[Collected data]
━━━
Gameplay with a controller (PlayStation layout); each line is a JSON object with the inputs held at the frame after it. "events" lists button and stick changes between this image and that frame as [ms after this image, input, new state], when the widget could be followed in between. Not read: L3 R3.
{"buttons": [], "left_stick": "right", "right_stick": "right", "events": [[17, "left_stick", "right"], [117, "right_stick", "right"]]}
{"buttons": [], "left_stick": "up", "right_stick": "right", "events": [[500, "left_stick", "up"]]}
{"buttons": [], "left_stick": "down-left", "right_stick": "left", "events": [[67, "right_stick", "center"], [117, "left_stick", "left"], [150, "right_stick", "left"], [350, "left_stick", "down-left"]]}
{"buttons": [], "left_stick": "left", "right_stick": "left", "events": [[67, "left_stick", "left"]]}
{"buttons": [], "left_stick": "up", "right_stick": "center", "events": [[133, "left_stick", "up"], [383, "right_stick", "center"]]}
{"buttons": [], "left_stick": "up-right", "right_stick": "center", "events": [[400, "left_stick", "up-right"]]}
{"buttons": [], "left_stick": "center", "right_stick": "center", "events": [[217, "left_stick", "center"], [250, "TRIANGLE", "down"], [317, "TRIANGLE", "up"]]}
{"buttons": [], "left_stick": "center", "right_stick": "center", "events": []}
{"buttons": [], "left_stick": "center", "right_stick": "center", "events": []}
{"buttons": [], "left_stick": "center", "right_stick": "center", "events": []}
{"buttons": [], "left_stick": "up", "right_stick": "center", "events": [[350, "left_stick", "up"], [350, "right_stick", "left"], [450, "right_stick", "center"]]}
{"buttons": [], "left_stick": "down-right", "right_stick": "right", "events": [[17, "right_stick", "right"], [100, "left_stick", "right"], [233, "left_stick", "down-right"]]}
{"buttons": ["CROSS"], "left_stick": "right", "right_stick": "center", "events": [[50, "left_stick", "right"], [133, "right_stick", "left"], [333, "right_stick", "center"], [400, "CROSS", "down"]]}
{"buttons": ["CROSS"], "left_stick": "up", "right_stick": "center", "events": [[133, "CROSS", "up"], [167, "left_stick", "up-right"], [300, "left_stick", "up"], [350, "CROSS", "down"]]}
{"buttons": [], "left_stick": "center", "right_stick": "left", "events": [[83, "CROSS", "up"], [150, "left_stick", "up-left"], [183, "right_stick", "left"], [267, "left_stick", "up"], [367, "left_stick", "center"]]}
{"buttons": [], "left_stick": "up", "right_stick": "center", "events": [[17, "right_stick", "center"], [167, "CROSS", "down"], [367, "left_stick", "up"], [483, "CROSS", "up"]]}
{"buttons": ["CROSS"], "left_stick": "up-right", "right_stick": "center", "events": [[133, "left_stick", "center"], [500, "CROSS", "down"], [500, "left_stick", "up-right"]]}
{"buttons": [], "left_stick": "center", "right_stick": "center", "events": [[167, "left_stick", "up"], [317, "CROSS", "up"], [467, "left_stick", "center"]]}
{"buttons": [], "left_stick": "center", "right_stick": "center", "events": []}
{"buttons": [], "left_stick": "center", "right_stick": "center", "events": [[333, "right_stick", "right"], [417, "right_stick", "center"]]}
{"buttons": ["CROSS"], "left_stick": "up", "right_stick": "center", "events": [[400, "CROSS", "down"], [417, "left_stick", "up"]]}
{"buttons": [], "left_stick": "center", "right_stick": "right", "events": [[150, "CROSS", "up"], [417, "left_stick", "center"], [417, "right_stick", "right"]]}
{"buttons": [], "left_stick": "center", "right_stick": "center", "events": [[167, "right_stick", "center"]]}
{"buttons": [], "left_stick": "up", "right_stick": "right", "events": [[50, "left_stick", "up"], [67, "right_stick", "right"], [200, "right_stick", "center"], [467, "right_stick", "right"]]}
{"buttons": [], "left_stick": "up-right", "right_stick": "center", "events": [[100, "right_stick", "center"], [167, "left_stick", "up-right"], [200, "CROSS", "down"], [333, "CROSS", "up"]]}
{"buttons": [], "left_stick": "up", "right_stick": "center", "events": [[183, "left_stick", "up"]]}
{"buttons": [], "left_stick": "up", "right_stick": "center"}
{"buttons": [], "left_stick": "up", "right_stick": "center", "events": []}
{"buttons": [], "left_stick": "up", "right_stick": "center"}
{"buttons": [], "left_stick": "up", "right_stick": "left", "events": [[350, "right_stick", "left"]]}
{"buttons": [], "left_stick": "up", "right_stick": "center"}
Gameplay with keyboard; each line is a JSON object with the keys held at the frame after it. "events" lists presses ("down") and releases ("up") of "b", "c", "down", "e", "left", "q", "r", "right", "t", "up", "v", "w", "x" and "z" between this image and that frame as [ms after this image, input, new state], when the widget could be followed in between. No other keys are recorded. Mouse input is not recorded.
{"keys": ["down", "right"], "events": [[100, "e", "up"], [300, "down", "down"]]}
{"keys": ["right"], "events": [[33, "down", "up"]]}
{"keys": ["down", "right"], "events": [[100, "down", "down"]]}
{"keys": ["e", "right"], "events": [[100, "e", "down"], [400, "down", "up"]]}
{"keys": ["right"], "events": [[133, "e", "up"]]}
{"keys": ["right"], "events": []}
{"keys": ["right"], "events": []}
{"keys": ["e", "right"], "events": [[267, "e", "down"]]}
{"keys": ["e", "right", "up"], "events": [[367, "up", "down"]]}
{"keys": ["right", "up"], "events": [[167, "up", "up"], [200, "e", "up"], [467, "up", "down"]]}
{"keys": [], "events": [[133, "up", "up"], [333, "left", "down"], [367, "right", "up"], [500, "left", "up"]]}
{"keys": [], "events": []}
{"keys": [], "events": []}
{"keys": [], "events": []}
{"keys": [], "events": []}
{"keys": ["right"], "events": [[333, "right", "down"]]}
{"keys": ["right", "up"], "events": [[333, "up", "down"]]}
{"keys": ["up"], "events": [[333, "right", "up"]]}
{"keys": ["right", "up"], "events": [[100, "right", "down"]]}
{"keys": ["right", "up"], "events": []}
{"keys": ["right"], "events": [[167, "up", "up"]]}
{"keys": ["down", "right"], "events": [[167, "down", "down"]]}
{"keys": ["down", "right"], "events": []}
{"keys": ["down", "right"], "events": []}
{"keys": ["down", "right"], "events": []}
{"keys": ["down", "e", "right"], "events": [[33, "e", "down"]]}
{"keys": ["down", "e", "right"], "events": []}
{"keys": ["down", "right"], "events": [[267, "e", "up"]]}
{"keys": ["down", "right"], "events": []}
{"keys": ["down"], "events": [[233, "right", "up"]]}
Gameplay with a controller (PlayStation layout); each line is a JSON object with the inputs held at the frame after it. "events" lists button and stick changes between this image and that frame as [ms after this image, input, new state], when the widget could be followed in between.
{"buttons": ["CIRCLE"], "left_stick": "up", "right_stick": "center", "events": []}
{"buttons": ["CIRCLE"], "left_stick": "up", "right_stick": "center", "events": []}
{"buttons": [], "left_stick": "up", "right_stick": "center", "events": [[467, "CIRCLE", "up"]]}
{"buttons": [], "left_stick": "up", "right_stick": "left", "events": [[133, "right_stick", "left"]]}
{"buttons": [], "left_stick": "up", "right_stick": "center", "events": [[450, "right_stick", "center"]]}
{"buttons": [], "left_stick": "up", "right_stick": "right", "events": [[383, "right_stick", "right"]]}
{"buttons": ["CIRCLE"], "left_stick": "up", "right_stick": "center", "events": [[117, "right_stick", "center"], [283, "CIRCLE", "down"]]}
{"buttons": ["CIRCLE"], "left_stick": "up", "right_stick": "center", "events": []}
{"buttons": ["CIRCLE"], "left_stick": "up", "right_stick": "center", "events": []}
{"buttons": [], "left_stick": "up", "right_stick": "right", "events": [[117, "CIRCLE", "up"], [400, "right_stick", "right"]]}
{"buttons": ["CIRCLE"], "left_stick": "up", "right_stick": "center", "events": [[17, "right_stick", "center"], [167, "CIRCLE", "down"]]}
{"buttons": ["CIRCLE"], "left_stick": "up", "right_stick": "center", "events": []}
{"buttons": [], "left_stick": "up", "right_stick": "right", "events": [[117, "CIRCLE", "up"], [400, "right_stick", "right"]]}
━━━
Task requirements:
Which lines above contain the word "lists"? Copy all of them.

Problem solution:
Gameplay with a controller (PlayStation layout); each line is a JSON object with the inputs held at the frame after it. "events" lists button and stick changes between this image and that frame as [ms after this image, input, new state], when the widget could be followed in between. Not read: L3 R3.
Gameplay with keyboard; each line is a JSON object with the keys held at the frame after it. "events" lists presses ("down") and releases ("up") of "b", "c", "down", "e", "left", "q", "r", "right", "t", "up", "v", "w", "x" and "z" between this image and that frame as [ms after this image, input, new state], when the widget could be followed in between. No other keys are recorded. Mouse input is not recorded.
Gameplay with a controller (PlayStation layout); each line is a JSON object with the inputs held at the frame after it. "events" lists button and stick changes between this image and that frame as [ms after this image, input, new state], when the widget could be followed in between.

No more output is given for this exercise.